__Your goal__
Find every line of the material that contains the string "considera", treating uppercase and lowercase as different, and copy each of those lines in full.

__Data__
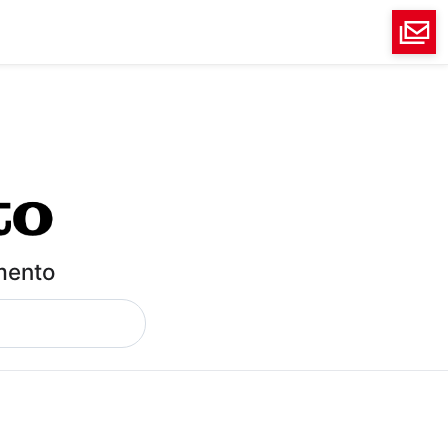
imento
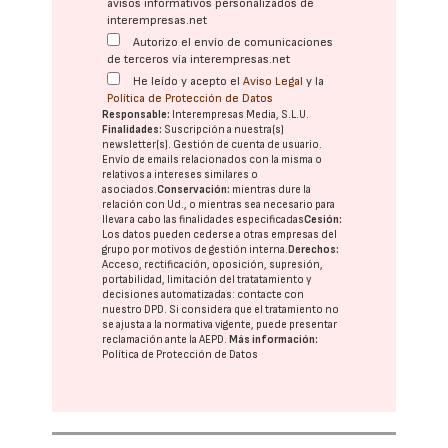
avisos informativos personalizados de
interempresas.net
Autorizo el envío de comunicaciones
de terceros vía interempresas.net
He leído y acepto el
Aviso Legal
y la
Política de Protección de Datos
Responsable:
Interempresas Media, S.L.U.
Finalidades:
Suscripción a nuestra(s)
newsletter(s). Gestión de cuenta de usuario.
Envío de emails relacionados con la misma o
relativos a intereses similares o
asociados.
Conservación:
mientras dure la
relación con Ud., o mientras sea necesario para
llevar a cabo las finalidades especificadas
Cesión:
Los datos pueden cederse a otras
empresas del
grupo
por motivos de gestión interna.
Derechos:
Acceso, rectificación, oposición, supresión,
portabilidad, limitación del tratatamiento y
decisiones automatizadas:
contacte con
nuestro DPD
. Si considera que el tratamiento no
se ajusta a la normativa vigente, puede presentar
reclamación ante la
AEPD
.
Más información:
Política de Protección de Datos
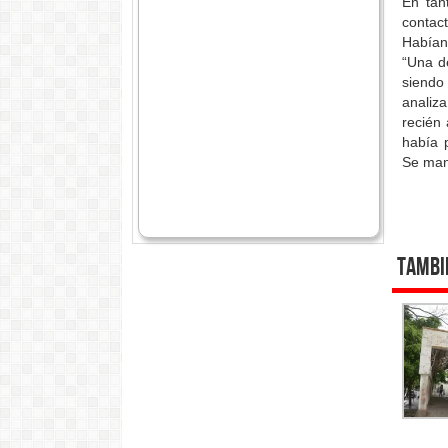
En tan
contac
Habían
“Una de
siendo
analiza
recién
había 
Se mant
Tambi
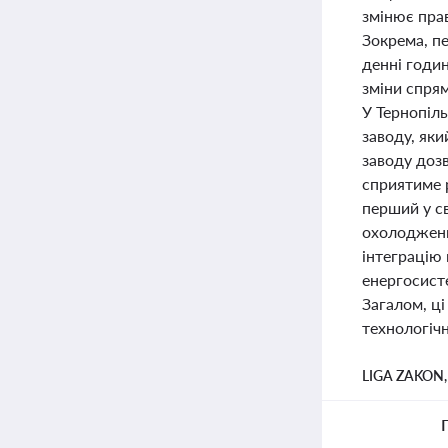
змінює пра
Зокрема, п
денні годин
зміни спрям
У Тернопіль
заводу, яки
заводу дозв
сприятиме р
перший у св
охолодженн
інтеграцію
енергосисте
Загалом, ці
технологічн
LIGA ZAKON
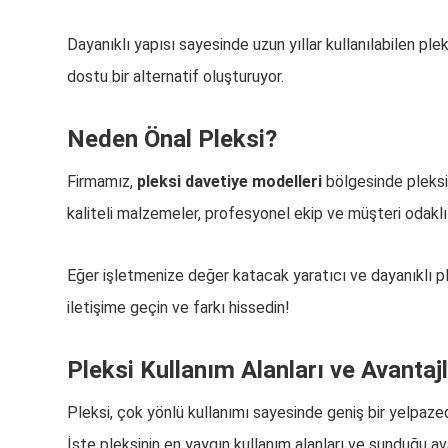
Dayanıklı yapısı sayesinde uzun yıllar kullanılabilen pl
dostu bir alternatif oluşturuyor.
Neden Önal Pleksi?
Firmamız,
pleksi davetiye modelleri
bölgesinde pleksi
kaliteli malzemeler, profesyonel ekip ve müşteri odak
Eğer işletmenize değer katacak yaratıcı ve dayanıklı pl
iletişime geçin ve farkı hissedin!
Pleksi Kullanım Alanları ve Avantajl
Pleksi, çok yönlü kullanımı sayesinde geniş bir yelpaze
İşte pleksinin en yaygın kullanım alanları ve sunduğu ava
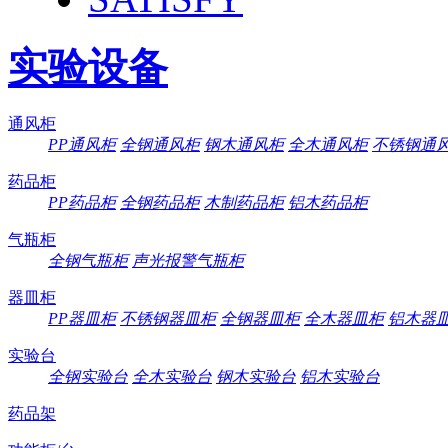
实验设备
通风柜
PP通风柜
全钢通风柜
钢木通风柜
全木通风柜
不锈钢通
药品柜
PP药品柜
全钢药品柜
木制药品柜
铝木药品柜
气瓶柜
全钢气瓶柜
声光报警气瓶柜
器皿柜
PP器皿柜
不锈钢器皿柜
全钢器皿柜
全木器皿柜
铝木器
实验台
全钢实验台
全木实验台
钢木实验台
铝木实验台
药品架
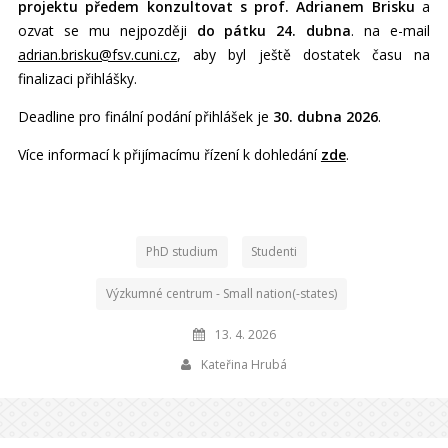
projektu předem konzultovat s prof. Adrianem Brisku
a
ozvat se mu nejpozději
do pátku 24. dubna
. na e-mail
adrian.brisku@fsv.cuni.cz
, aby byl ještě dostatek času na
finalizaci přihlášky.
Deadline pro finální podání přihlášek je
30. dubna 2026
.
Více informací k přijímacímu řízení k dohledání
zde
.
PhD studium
Studenti
Výzkumné centrum - Small nation(-states)
13. 4. 2026
Kateřina Hrubá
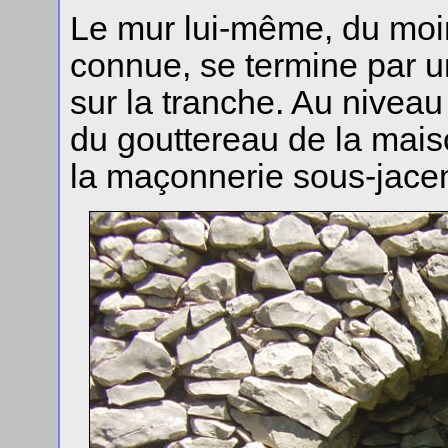
Le mur lui-même, du moin
connue, se termine par u
sur la tranche. Au niveau
du gouttereau de la maiso
la maçonnerie sous-jacen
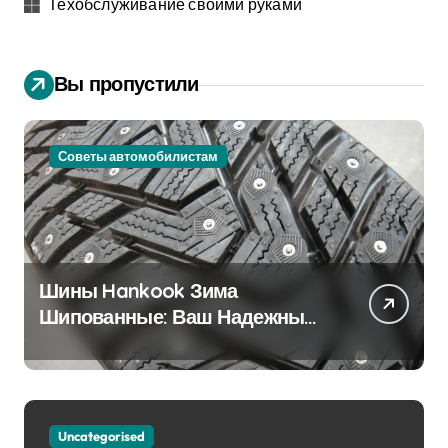
Техобслуживание своими руками
Вы пропустили
Советы автомобилистам
Шины Hankook Зима
Шипованные: Ваш Надежный
Партнёр на Снежных Дорогах
Uncategorised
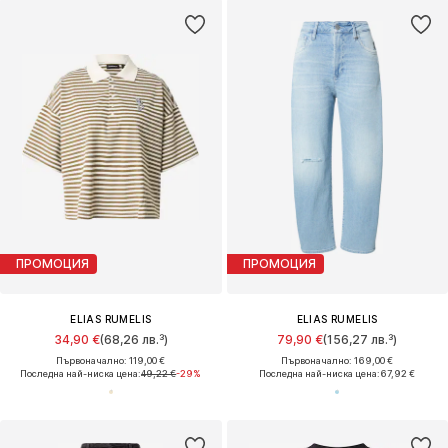
ПРОМОЦИЯ
ПРОМОЦИЯ
ELIAS RUMELIS
ELIAS RUMELIS
34,90 €
(68,26 лв.³)
79,90 €
(156,27 лв.³)
Първоначално: 119,00 €
Първоначално: 169,00 €
Последна най-ниска цена:
49,22 €
-29%
Последна най-ниска цена:
67,92 €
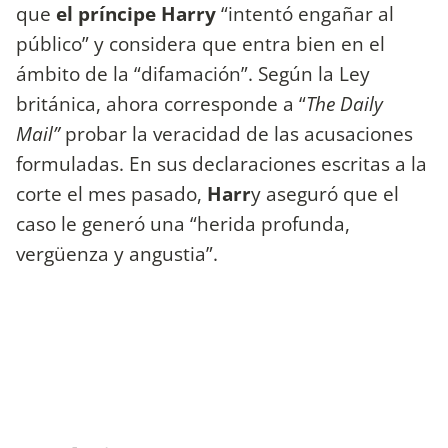
que
el príncipe Harry
“intentó engañar al
público” y considera que entra bien en el
ámbito de la “difamación”. Según la Ley
británica, ahora corresponde a “
The Daily
Mail”
probar la veracidad de las acusaciones
formuladas. En sus declaraciones escritas a la
corte el mes pasado,
Harr
y aseguró que el
caso le generó una “herida profunda,
vergüenza y angustia”.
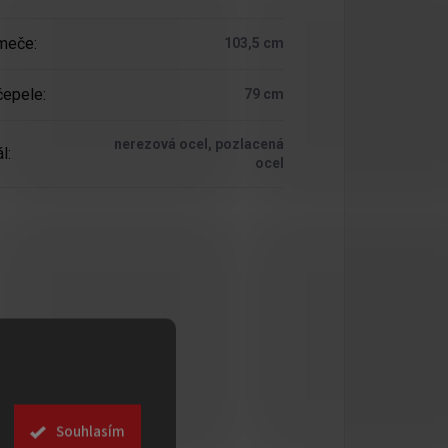
 meče
:
103,5 cm
čepele
:
79 cm
nerezová ocel, pozlacená
ál
:
ocel
Souhlasím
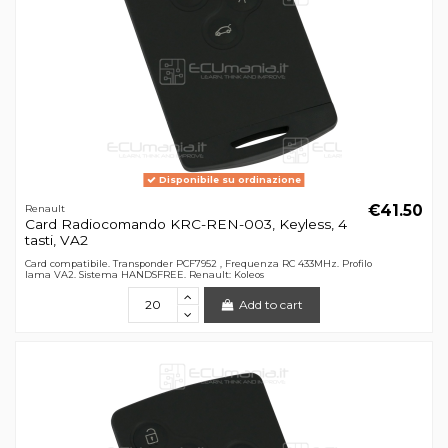
Disponibile su ordinazione
€41.50
Renault
Card Radiocomando KRC-REN-003, Keyless, 4
tasti, VA2
Card compatibile. Transponder PCF7952 , Frequenza RC 433MHz. Profilo
lama VA2. Sistema HANDSFREE. Renault: Koleos
Add to cart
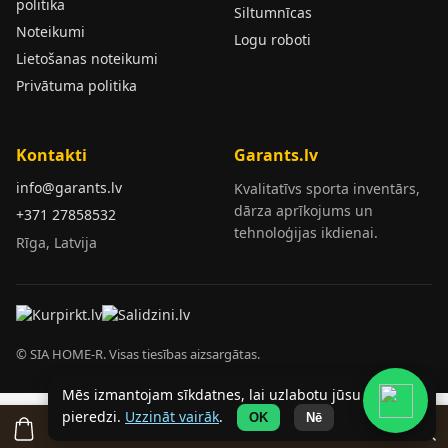
politika
Siltumnīcas
Noteikumi
Logu roboti
Lietošanas noteikumi
Privātuma politika
Kontakti
Garants.lv
info@garants.lv
Kvalitatīvs sporta inventārs,
dārza aprīkojums un
+371 27858532
tehnoloģijas ikdienai.
Rīga, Latvija
© SIA HOME-R. Visas tiesības aizsargātas.
Mēs izmantojam sīkdatnes, lai uzlabotu jūsu
pieredzi.
Uzzināt vairāk
.
OK
Nē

__Solution to the exercise__
. Si considera que el tratamiento no
público” y considera que entra bien en el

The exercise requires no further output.